Practical Applications

In addition to its benefits for individuals, E-BARQ offers a cohort feature that allows people and organizations to create groups for study and comparison. McGreevy and Fenner described groups that might benefit from this tool:

  • Researchers can form E-BARQ groups for horses they’re investigating.
  • With increasing emphasis on safety in the workplace, equine veterinarians can use the data to familiarize themselves with client horses and their behavior, as well as how they’re progressing through treatment. “Veterinarians faced with horses with undesirable behavior can encourage owners to participate in E-BARQ, share the behavior results, and take responsibility for the horse’s behavior by monitoring it,” said McGreevy.
  • Behaviorists can monitor client horses’ behavior using a standardized tool and tailor treatment to the individual. This is groundbreaking, he said.
  • Because temperament, rideability, and trainability are of paramount importance when breeding, said Fenner, breeders can use E-BARQ to showcase their horses or lines and optimize their breeding programs.
  • Rescue organizations can monitor horses they’ve rehomed by requiring all adopters to complete regular six-month E-BARQ surveys. “They can monitor horses in a nonintrusive way while helping new owners with less experience better understand their horses’ behavior,” Fenner explained. “Or, imagine if every racehorse had E-BARQ results over its career—that would greatly assist in the rehoming process and better match horses with new owners.”
  • Riding clubs can use the tool for organizational purposes. “For instance, if a riding club coach has an event coming up and the horses due to take part in the event have E-BARQ results, they’ll know which ones require extra attention or need to be handled differently,” she said.
  • Trainers can showcase their methods by forming one or more E-BARQ groups for current students, graduates, social purposes, etc.

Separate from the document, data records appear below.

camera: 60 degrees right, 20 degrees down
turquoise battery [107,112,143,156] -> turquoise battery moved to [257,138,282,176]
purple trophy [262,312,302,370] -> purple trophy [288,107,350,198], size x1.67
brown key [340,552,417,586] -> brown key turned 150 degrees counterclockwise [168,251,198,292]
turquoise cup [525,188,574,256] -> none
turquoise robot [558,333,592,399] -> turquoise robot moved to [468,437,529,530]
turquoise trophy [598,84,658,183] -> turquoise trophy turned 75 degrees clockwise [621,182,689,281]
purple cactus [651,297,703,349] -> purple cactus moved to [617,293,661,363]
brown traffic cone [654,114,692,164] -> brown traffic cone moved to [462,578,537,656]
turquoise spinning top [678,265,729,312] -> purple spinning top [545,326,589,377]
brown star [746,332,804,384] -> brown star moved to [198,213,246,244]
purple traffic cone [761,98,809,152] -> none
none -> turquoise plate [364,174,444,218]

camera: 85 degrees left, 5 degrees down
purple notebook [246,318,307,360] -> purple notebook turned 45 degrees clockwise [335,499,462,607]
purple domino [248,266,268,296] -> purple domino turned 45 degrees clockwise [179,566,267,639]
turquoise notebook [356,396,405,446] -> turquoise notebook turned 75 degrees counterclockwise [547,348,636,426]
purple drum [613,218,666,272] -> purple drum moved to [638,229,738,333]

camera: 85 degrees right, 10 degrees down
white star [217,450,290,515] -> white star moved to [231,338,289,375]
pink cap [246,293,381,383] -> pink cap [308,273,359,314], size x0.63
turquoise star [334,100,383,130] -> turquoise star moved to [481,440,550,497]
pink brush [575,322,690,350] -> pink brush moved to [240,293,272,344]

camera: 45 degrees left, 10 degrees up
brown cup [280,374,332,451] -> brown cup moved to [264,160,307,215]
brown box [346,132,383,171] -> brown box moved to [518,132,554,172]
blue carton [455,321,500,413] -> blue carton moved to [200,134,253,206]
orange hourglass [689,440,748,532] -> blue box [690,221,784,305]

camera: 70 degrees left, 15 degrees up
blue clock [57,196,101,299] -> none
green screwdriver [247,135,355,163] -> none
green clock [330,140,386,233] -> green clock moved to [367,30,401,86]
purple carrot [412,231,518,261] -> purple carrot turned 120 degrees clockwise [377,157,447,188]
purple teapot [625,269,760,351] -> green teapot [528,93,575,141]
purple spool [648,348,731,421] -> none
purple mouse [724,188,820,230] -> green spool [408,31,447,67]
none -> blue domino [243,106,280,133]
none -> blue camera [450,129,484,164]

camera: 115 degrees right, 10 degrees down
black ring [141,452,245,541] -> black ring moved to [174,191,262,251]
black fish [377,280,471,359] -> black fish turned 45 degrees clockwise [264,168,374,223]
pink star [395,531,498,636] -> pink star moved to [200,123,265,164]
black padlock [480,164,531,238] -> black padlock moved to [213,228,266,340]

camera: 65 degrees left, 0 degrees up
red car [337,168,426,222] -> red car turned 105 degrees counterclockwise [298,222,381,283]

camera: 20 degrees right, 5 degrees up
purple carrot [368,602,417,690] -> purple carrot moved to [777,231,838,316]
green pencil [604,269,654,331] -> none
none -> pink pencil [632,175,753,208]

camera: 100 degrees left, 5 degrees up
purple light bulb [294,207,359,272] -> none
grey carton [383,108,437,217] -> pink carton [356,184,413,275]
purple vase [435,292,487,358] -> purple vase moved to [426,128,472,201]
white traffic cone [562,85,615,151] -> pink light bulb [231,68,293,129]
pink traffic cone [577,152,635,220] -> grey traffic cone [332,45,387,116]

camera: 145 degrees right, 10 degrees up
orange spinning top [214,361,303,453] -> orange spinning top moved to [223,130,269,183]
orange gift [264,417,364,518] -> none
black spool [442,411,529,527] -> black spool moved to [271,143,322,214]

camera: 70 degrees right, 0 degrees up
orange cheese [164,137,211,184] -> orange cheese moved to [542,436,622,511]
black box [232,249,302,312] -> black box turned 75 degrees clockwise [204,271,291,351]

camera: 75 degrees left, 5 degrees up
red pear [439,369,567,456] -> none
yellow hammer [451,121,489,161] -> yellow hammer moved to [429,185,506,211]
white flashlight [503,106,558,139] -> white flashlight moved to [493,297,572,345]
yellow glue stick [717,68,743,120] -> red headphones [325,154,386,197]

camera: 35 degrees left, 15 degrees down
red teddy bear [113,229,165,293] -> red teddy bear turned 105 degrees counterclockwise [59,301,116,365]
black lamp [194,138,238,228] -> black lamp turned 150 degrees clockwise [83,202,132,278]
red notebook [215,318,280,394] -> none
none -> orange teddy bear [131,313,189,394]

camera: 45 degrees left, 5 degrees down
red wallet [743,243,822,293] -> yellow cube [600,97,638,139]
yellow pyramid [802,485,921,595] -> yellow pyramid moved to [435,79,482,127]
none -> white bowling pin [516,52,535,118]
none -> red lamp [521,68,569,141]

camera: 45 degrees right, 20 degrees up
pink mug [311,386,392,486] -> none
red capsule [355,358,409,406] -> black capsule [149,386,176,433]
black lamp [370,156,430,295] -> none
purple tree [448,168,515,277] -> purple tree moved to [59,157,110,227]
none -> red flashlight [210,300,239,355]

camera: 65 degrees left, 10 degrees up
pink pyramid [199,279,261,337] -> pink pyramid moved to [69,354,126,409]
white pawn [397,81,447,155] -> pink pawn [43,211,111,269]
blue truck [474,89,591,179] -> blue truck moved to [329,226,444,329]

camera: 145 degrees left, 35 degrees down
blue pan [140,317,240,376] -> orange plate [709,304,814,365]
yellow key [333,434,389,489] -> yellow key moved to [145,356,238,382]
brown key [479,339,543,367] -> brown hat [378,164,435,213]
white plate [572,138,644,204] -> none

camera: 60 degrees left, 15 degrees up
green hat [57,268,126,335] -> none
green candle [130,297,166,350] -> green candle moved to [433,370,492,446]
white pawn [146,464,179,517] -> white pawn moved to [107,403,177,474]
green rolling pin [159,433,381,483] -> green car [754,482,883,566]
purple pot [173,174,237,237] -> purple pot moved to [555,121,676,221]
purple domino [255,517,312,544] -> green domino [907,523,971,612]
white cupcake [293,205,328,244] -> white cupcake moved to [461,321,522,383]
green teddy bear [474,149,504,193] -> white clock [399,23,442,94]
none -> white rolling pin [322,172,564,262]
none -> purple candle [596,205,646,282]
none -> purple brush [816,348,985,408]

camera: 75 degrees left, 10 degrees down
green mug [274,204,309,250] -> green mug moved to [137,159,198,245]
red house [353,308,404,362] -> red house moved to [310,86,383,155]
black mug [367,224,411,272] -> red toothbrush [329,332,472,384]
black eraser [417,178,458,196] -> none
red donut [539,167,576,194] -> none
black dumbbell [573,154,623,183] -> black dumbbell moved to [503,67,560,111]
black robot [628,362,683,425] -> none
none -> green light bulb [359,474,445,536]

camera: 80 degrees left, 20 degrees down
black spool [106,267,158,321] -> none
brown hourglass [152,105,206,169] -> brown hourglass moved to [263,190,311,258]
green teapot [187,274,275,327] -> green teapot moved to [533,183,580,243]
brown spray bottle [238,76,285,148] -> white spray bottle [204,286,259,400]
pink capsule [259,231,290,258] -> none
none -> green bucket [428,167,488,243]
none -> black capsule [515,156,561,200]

Overall, E-BARQ has promising training, management, and welfare implications for horses. “Horse welfare lags depressingly far behind other companion animals,” said Fenner. “It can be hard for us as riders and trainers to fail to see that our practices aren’t always good for the horse (e.g., noseband tightness). Horses are hardwired to hide pain and stress because in the wild that leaves them vulnerable to attack. It’s up to us to try harder with our horses because such distress will eventually affect their behavior.”